Sosyal medyanın icazetsiz vaizlerinden olan Hüseyin ÇEVİK’in ve onun gibilerin, Siyasal İslamcıların ve nice reformist tarihselci kafanın… desteklediği ve faizle mücadele ettiğini iddia ettikleri bâtılı ile hakkı yıkmaya çalışan Erdoğan ve AKP’nin Faize nasıl tesettür giydirdiklerini kaleme aldığım Faize Bile Tesettür Giydirdiler! başlıklı makalemi okumak için başlığın üzerine tıklayınız!
Ben şimdi tam anlayamadım. Kemal kacar bey Türkiye darül islam değil dediyse. Şuanda paramızı vadeli hesaba koyup fazini almamız helal midir?
Helal değildir. Caiz olması için Darül Harp olması tek başına yeterli bir sebep değil.

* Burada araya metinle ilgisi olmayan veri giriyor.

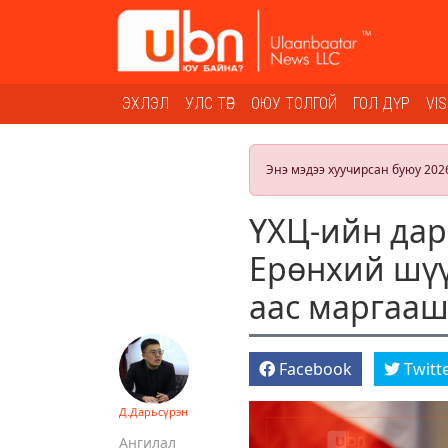
ЭХЛЭЛ
УЛС ТӨР
ОЮУ ТОЛГОЙ
ГОЛ ДҮР
VI
Энэ мэдээ хуучирсан буюу 202
ҮХЦ-ийн дар
Ерөнхий шүү
аас маргааш
Facebook
Twitt
Д.Дарьсүрэн
Ангилал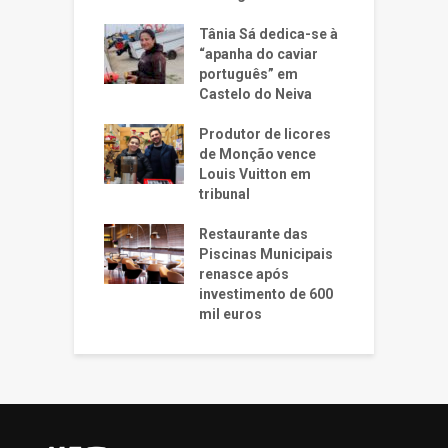
Tânia Sá dedica-se à
“apanha do caviar
português” em
Castelo do Neiva
Produtor de licores
de Monção vence
Louis Vuitton em
tribunal
Restaurante das
Piscinas Municipais
renasce após
investimento de 600
mil euros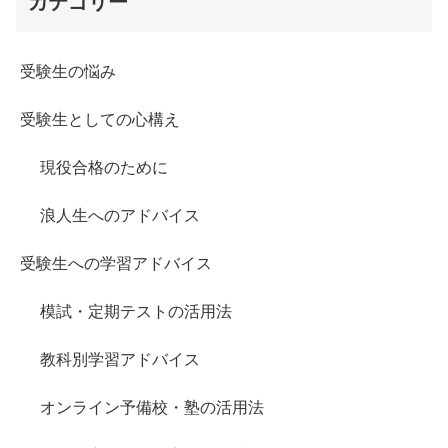
カテゴリー
受験生の悩み
受験生としての心構え
現役合格のために
浪人生へのアドバイス
受験生への学習アドバイス
模試・定期テストの活用法
教科別学習アドバイス
オンライン予備校・塾の活用法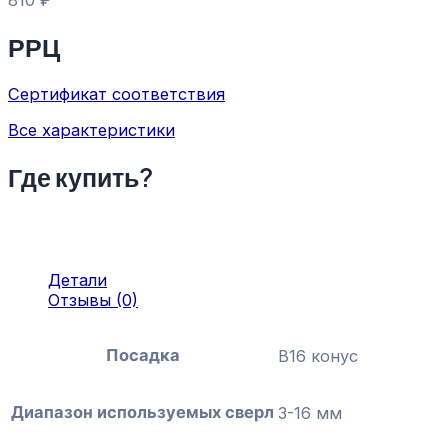
810
₽
РРЦ
Сертификат соответствия
Все характеристики
Где купить?
Детали
Отзывы (0)
Посадка
B16 конус
Диапазон используемых сверл
3-16 мм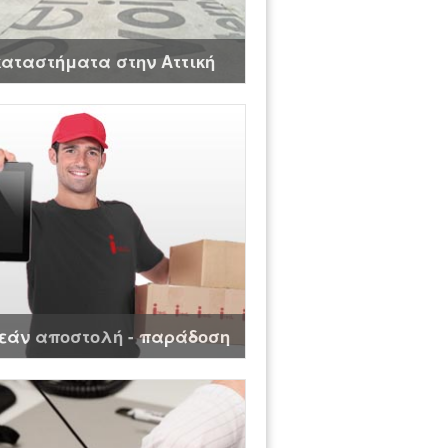
καταστήματα στην Αττική
εάν αποστολή - παράδοση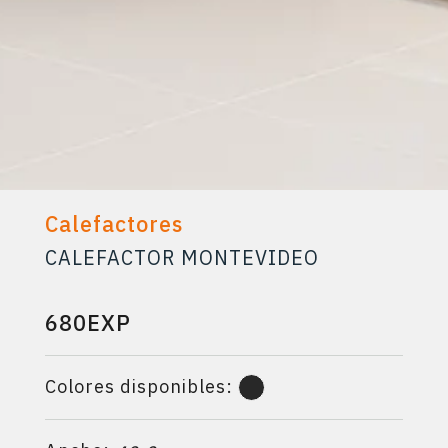
Calefactores
CALEFACTOR MONTEVIDEO
680EXP
Colores disponibles: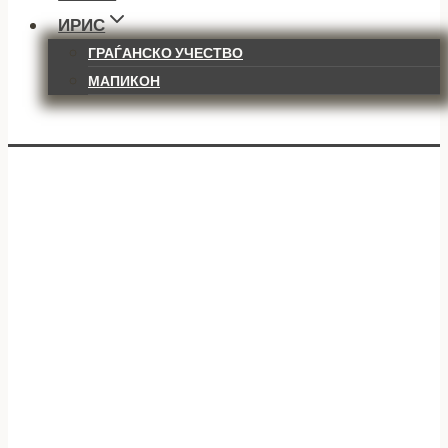
ИРИС
ГРАЃАНСКО УЧЕСТВО
МАПИКОН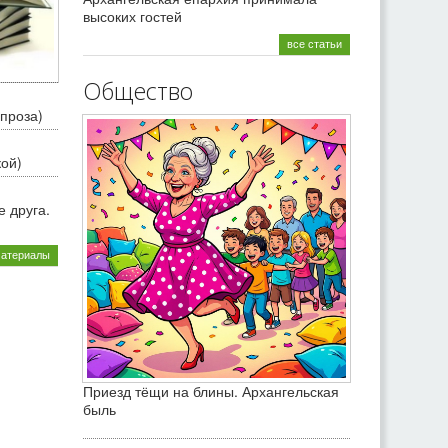
высоких гостей
все статьи
Общество
проза)
кой)
 друга.
материалы
Приезд тёщи на блины. Архангельская
быль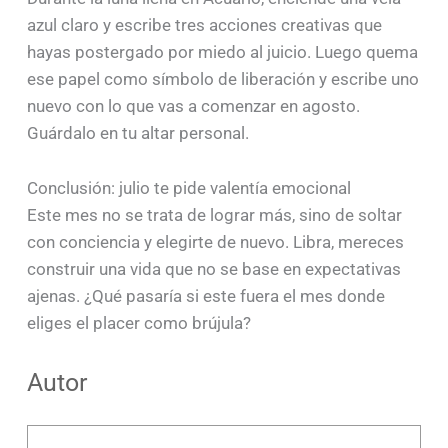
azul claro y escribe tres acciones creativas que
hayas postergado por miedo al juicio. Luego quema
ese papel como símbolo de liberación y escribe uno
nuevo con lo que vas a comenzar en agosto.
Guárdalo en tu altar personal.
Conclusión: julio te pide valentía emocional
Este mes no se trata de lograr más, sino de soltar
con conciencia y elegirte de nuevo. Libra, mereces
construir una vida que no se base en expectativas
ajenas. ¿Qué pasaría si este fuera el mes donde
eliges el placer como brújula?
Autor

Bir yanlışım varsa ALLAH (c.c) affetsin…İslam üzere olan insan akıllı olmalı..Neymiş efendim kumar bile eğer müslümana kazanç varsa helaldir..Vay anasını.Faiz zaten helal olmuş bunlarda..Şimdi fetöcüler zamanında soruları çalıp ”elin gavuru ALLAH (c.c) kitap bilmeyen geleceğine bizim çocuklarımız gelsin demediler mi?Bu hak mı..Böyle birşeyi islam kabul edermi?Etmezz?..Peygamder efendimiz (s.a.v) işi ehline verin derken ”soruyu çalın bizimkiler kazansın bizimkilere verin” mi demek istemiş…Böyle bir şey yok..Şerefli müslüman kardeşim.Bu bir kanser gibidir.Parayı faize yatır ye iç çalışmana gerek bile yok.Müslümanı ticaretten de çalışmadan da uzaklaştıracaklar..Ayrıca bu kanser hücresi giderek büyüyecek ve vicudu öldürecek.Yapmayın kardeşlerim.
Dostum burada milleti faize ve kumara teşvik durumu yok. Sen yazıyı biraz daha iyi okumalısın. Bu konudaki fetva da İmam Ebu Hanife’ye rahmetullahi aleyh aittir. FETÖ ile, Süleymanlılar ile, ya da başkalarıyla alakası yoktur. Evet faize her ne olursa olsun bulaşmamak lazımdır. Faiz haramdır. Bu konuda bir ihtilaf yok. İhtilaf teferruatta sünnet-i seniyyeden getirilen deliller üzerine oluşan fetvadan kaynaklıdır. Konuları saptırmamak, karıştırmamak lazımdır.